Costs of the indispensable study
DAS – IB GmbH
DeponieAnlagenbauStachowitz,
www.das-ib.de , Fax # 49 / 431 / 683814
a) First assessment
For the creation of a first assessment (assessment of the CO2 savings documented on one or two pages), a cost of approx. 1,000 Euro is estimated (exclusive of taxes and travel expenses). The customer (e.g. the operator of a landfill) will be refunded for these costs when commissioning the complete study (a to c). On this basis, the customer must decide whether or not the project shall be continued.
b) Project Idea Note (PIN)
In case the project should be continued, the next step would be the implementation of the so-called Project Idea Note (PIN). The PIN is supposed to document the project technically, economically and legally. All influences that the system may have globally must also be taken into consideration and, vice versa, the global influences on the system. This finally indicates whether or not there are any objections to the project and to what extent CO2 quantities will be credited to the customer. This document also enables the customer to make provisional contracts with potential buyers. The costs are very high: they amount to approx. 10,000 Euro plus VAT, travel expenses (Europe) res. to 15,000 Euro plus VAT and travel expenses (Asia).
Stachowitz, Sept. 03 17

==

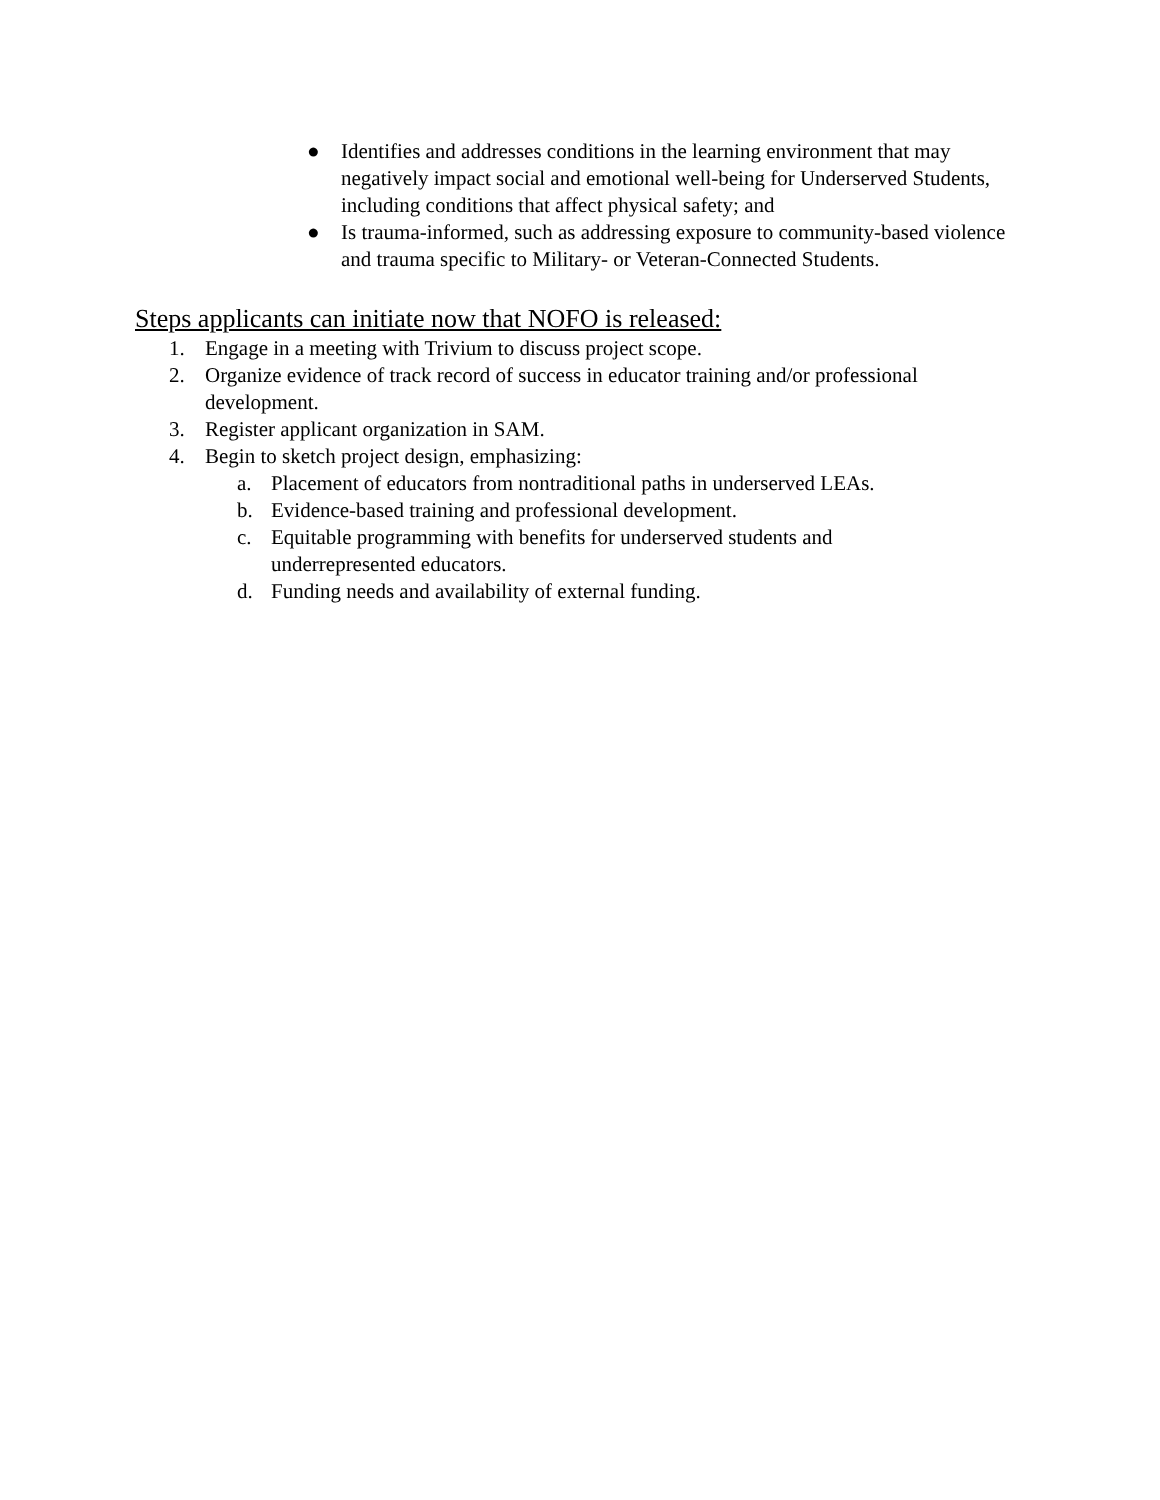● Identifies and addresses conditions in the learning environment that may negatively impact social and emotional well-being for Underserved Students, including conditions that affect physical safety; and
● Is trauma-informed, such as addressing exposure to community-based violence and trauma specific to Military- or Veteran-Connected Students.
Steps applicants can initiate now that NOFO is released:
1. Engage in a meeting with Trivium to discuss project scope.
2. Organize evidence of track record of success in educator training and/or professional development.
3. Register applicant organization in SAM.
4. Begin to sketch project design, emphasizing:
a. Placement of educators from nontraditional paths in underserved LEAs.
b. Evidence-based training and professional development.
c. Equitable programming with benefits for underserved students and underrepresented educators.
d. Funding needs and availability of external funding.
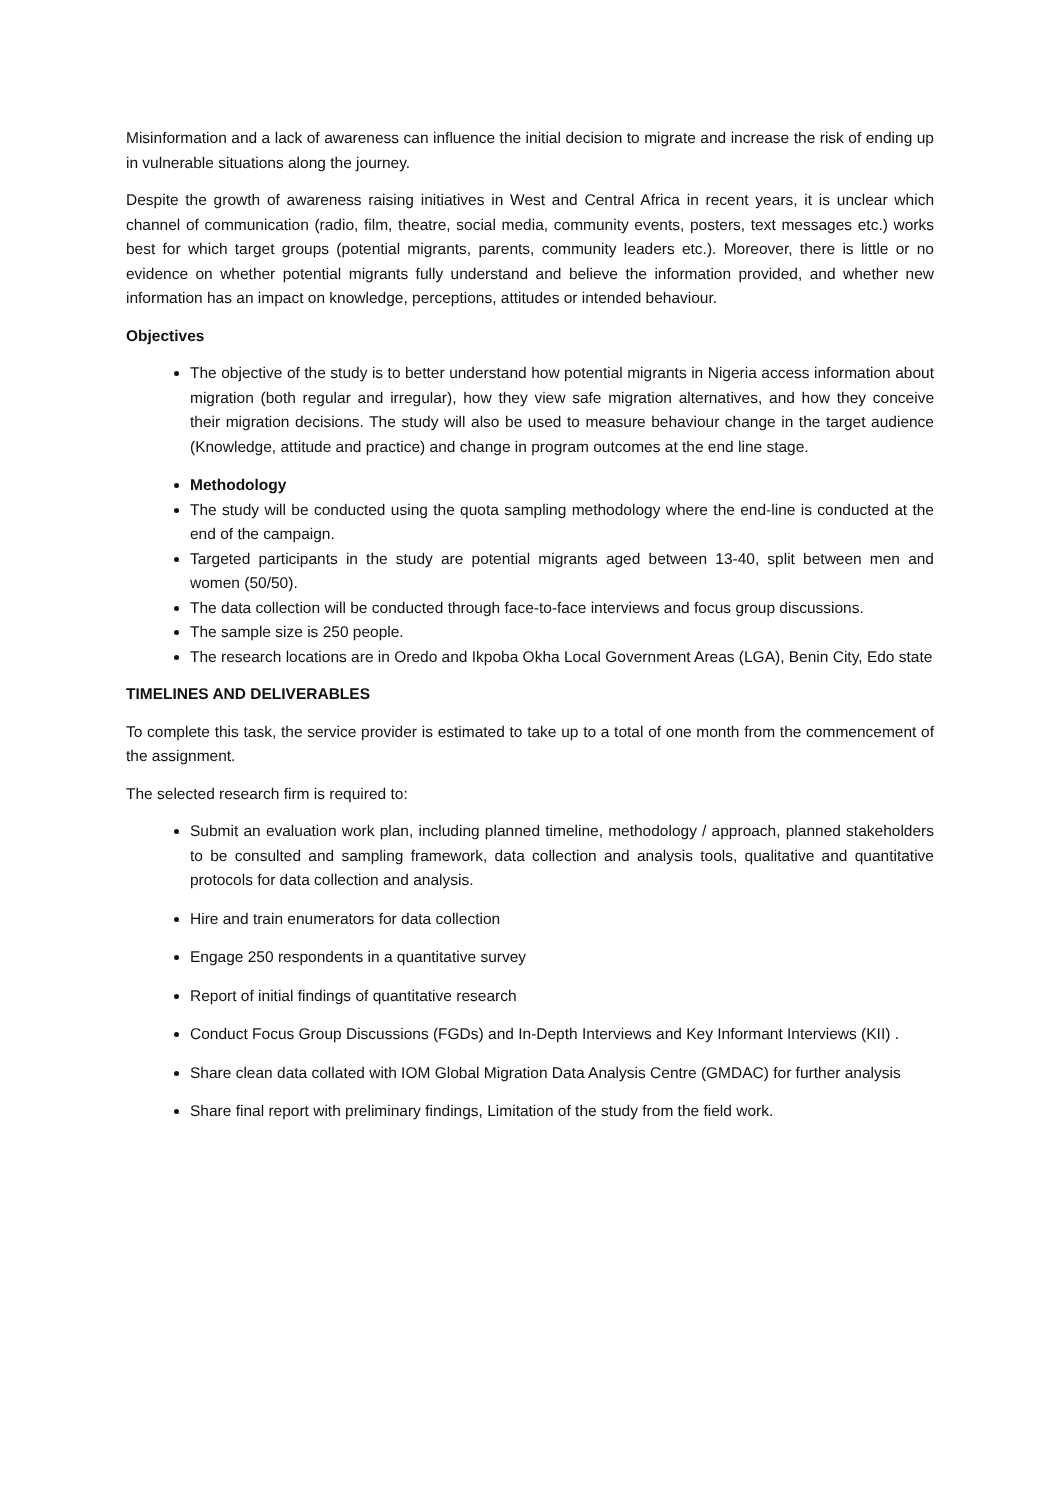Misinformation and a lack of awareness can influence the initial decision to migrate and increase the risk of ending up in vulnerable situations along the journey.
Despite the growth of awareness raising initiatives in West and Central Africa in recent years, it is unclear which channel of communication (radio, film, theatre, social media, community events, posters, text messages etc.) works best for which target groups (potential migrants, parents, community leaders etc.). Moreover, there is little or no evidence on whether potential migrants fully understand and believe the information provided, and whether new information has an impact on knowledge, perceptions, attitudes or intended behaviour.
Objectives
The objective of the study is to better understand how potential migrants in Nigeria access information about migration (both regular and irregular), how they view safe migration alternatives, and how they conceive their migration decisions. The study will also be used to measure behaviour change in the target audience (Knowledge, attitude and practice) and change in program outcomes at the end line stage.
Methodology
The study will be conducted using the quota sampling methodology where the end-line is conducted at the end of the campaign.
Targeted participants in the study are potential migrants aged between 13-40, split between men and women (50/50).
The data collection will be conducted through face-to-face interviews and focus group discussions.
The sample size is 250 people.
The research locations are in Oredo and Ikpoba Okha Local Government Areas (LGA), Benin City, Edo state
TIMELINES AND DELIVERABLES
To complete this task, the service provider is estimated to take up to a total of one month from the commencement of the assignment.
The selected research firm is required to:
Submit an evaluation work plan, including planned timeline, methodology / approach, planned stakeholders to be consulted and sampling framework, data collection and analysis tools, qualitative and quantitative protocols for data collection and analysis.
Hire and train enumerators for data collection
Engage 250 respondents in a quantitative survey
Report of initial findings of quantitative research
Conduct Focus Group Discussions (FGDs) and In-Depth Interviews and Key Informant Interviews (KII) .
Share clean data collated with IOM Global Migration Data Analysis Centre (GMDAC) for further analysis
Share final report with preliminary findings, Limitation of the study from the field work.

WORK ITEM:
Above are the entries. Quote exactly the lines from the one bearing "Engage 250 respondents" through the one bearing "Share final report".

EXERCISE ANSWER:
Engage 250 respondents in a quantitative survey
Report of initial findings of quantitative research
Conduct Focus Group Discussions (FGDs) and In-Depth Interviews and Key Informant Interviews (KII) .
Share clean data collated with IOM Global Migration Data Analysis Centre (GMDAC) for further analysis
Share final report with preliminary findings, Limitation of the study from the field work.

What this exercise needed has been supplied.